Innowatts CEO Sid Sachdeva believes that if utility companies had not leveraged machine learning models, demand forecasts in mid-March would have seen variances of 10-20%, significantly impacting operations.
“During these turbulent times, AI-based load forecasting gives energy providers the ability to … develop informed, data-driven strategies for future success,” Sachdeva told VentureBeat. “With utilities and energy retailers seeing a once-in-a-lifetime 30%-plus drop in commercial energy consumption, accurate forecasting has never been more important. Without AI tools, utilities would see their forecasts swing wildly, leading to inaccuracies of 20% or more, placing an enormous strain on their operations and ultimately driving up costs for businesses and consumers.”
Autogrid works with over 50 customers in 10 countries — including Energy Australia, Florida Power & Light, and Southern California Edison — to deliver AI-informed power usage insights. Its platform makes 10 million predictions every 10 minutes and optimizes over 50 megawatts of power, which is enough to supply the average suburb.
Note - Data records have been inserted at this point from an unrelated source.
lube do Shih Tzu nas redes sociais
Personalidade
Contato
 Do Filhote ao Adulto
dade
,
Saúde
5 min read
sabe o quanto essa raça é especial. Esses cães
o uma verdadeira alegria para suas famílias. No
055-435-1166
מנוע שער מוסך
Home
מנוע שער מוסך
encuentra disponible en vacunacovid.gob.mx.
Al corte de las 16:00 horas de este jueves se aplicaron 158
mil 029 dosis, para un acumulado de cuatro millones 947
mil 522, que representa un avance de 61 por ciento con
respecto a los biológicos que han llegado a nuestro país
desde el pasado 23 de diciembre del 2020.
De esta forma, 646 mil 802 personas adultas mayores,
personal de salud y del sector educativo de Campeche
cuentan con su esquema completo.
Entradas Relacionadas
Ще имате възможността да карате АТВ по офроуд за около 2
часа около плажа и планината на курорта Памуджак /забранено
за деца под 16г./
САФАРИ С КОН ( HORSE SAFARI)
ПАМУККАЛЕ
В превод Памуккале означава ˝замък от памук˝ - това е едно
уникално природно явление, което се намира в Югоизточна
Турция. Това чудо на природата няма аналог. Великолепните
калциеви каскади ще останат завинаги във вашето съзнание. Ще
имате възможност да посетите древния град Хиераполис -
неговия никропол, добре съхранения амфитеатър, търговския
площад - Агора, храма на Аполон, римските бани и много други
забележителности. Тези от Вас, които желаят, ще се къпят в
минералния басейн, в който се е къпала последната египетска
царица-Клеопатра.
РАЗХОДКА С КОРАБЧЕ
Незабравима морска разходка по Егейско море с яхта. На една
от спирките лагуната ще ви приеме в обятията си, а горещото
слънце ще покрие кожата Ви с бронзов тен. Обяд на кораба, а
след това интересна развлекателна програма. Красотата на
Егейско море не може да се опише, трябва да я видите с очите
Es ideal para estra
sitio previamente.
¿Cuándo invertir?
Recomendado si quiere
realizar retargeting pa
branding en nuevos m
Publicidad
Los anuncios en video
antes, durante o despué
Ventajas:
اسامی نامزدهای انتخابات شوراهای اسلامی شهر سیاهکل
Flex, the company’s flagship product, predicts and controls tens of thousands of energy resources from millions of customers by ingesting, storing, and managing petabytes of data from trillions of endpoints. Using a combination of data science, machine learning, and network optimization algorithms, Flex models both physics and customer behavior, automatically anticipating and adjusting for supply and demand patterns.
Autogrid also offers a fully managed solution for integrating and utilizing end-customer installations of batteries and microgrids. Like Flex, it automatically aggregates, forecasts, and optimizes capacity from assets at sub-stations and transformers, reacting to distribution management needs while providing capacity to avoid capital investments in system upgrades.
Autogrid CEO Dr. Amit Narayan told VentureBeat that the COVID-19 crisis has heavily shifted daily power distribution in California, where it’s having a “significant” downward impact on hourly prices in the energy market. He says that Autogrid has also heard from customers about transformer failures in some regions due to overloaded circuits, which he expects will become a problem in heavily residential and saturated load areas during the summer months (when air conditioning usage goes up).
“In California, [as you’ll recall], more than a million residents faced wildfire prevention-related outages in PG&E territory in 2019,” Narayan said, referring to the controversial planned outages orchestrated by Pacific Gas & Electric last summer. “The demand continues to be high in 2020 in spite of the COVID-19 crisis, as residents prepare to brace for a similar situation this summer. If a 2019 repeat happens again, it will be even more devastating, given the health crisis and difficulty in buying groceries.”
AI making a difference
AI and machine learning isn’t a silver bullet for the power grid — even with predictive tools at their disposal, utilities are beholden to a tumultuous demand curve. But providers say they see evidence the tools are already helping to prevent the worst of the pandemic’s effects — chiefly by enabling them to better adjust to shifted daily and weekly power load profiles.
“The societal impact [of the pandemic] will continue to be felt — people may continue working remotely instead of going into the office, they may alter their commute times to avoid rush hour crowds, or may look to alternative modes of transportation,” Schneider Electric chief innovation officer Emmanuel Lagarrigue told VentureBeat. “All of this will impact the daily load curve, and that is where AI and automation can help us with maintenance, performance, and diagnostics within our homes, buildings, and in the grid.”